> TASK BRIEF: After locating the line that holds "меня научат!", output it and all following lines word for word, stopping only at the end of the data.

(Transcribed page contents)
•••••
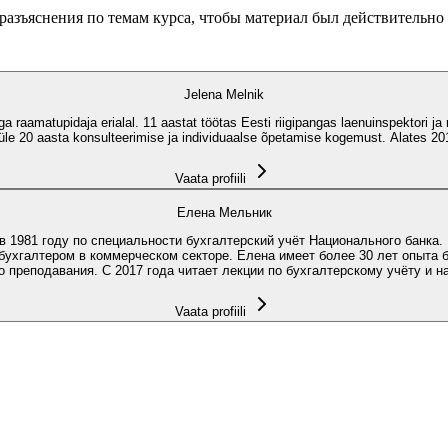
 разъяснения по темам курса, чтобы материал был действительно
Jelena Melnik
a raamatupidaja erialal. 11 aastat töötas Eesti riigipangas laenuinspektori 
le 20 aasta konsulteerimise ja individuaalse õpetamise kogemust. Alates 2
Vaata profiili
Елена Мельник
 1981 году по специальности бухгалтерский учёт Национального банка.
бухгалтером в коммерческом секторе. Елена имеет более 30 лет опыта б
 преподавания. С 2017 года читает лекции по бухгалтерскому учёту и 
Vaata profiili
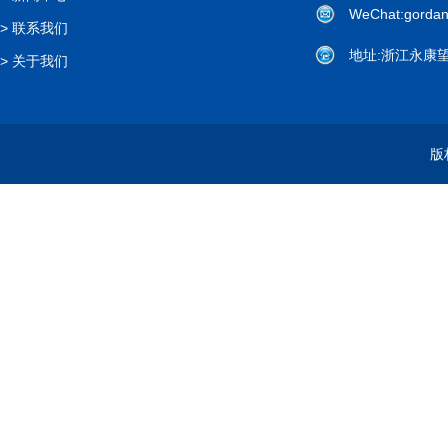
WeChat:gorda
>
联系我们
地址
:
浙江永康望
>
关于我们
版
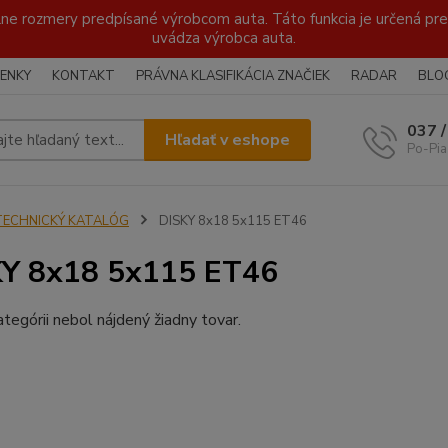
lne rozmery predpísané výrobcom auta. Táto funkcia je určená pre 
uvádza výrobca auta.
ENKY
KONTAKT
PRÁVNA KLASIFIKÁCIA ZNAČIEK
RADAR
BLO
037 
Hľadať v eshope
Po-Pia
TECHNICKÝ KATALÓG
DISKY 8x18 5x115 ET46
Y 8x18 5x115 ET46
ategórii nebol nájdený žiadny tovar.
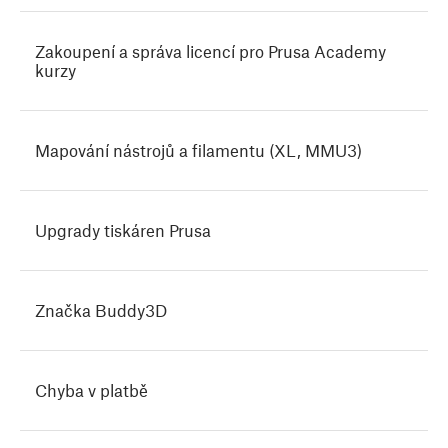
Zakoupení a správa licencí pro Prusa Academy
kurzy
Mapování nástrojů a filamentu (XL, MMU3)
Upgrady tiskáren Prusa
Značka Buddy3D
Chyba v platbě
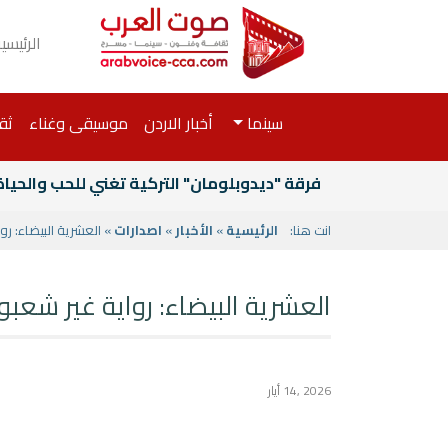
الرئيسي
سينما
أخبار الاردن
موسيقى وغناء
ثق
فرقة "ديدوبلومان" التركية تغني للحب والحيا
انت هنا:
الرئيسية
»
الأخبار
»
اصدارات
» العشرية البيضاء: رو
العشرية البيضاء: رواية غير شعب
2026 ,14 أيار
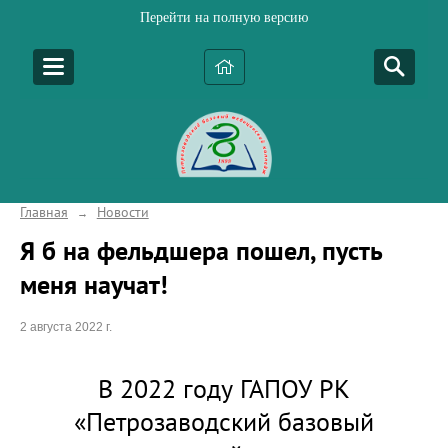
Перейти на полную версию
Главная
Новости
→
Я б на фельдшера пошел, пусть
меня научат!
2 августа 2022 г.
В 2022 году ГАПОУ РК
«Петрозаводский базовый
•••••
> RESPONSE BOX:
меня научат!
2 августа 2022 г.
В 2022 году ГАПОУ РК
«Петрозаводский базовый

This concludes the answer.